BEGIN

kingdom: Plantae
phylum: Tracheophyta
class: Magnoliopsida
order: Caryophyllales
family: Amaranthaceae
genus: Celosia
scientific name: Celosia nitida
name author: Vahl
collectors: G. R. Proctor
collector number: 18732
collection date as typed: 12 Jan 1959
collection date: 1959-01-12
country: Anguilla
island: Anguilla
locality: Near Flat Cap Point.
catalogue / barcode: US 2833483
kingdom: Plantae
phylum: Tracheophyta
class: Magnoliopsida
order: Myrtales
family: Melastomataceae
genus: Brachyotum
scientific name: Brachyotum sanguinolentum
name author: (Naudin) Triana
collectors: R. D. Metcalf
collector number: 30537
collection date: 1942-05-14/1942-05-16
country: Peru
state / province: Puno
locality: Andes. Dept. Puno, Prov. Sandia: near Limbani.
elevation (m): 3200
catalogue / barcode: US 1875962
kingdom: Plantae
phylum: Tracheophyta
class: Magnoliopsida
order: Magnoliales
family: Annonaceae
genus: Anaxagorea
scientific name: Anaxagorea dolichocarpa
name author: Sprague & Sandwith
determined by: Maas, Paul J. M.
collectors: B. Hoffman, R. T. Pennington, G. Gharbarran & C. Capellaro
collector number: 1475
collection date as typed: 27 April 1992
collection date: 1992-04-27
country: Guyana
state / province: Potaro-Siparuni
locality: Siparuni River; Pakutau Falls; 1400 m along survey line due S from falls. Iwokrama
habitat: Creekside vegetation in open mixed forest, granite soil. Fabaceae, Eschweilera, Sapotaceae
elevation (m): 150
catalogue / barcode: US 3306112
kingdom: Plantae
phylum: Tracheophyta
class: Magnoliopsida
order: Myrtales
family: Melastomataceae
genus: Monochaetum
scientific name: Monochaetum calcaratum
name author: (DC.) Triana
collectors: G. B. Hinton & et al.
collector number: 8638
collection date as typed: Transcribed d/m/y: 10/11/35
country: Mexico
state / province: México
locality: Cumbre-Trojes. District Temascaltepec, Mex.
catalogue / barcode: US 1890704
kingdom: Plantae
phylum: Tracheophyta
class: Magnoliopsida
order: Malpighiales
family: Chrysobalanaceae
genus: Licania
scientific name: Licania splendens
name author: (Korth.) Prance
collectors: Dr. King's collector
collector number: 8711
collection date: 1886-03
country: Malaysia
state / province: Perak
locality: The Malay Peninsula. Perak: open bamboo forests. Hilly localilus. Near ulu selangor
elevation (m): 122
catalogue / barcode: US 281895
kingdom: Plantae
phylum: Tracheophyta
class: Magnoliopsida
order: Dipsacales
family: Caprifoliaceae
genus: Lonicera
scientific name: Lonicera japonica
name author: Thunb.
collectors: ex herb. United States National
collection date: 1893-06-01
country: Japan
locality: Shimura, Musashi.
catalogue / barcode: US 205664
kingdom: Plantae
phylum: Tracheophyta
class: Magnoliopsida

END

## Objective
Copy out the records above, from their first line down to and including the line that contains "locality: Siparuni River;".

## Complete output
kingdom: Plantae
phylum: Tracheophyta
class: Magnoliopsida
order: Caryophyllales
family: Amaranthaceae
genus: Celosia
scientific name: Celosia nitida
name author: Vahl
collectors: G. R. Proctor
collector number: 18732
collection date as typed: 12 Jan 1959
collection date: 1959-01-12
country: Anguilla
island: Anguilla
locality: Near Flat Cap Point.
catalogue / barcode: US 2833483
kingdom: Plantae
phylum: Tracheophyta
class: Magnoliopsida
order: Myrtales
family: Melastomataceae
genus: Brachyotum
scientific name: Brachyotum sanguinolentum
name author: (Naudin) Triana
collectors: R. D. Metcalf
collector number: 30537
collection date: 1942-05-14/1942-05-16
country: Peru
state / province: Puno
locality: Andes. Dept. Puno, Prov. Sandia: near Limbani.
elevation (m): 3200
catalogue / barcode: US 1875962
kingdom: Plantae
phylum: Tracheophyta
class: Magnoliopsida
order: Magnoliales
family: Annonaceae
genus: Anaxagorea
scientific name: Anaxagorea dolichocarpa
name author: Sprague & Sandwith
determined by: Maas, Paul J. M.
collectors: B. Hoffman, R. T. Pennington, G. Gharbarran & C. Capellaro
collector number: 1475
collection date as typed: 27 April 1992
collection date: 1992-04-27
country: Guyana
state / province: Potaro-Siparuni
locality: Siparuni River; Pakutau Falls; 1400 m along survey line due S from falls. Iwokrama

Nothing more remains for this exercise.